**Aim of the exercise**
Go through the data below and gather each line containing "Example".

**Records to process**
────────────────

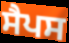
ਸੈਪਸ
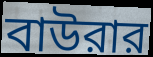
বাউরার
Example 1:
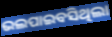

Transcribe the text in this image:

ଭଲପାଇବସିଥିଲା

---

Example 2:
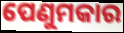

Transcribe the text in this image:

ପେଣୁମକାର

────────────────

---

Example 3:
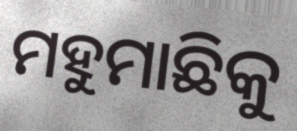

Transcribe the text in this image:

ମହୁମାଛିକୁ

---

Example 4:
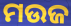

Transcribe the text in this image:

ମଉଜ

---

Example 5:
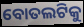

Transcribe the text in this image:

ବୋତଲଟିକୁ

────────────────

**Answer space**
Example 1:
Example 2:
Example 3:
Example 4:
Example 5:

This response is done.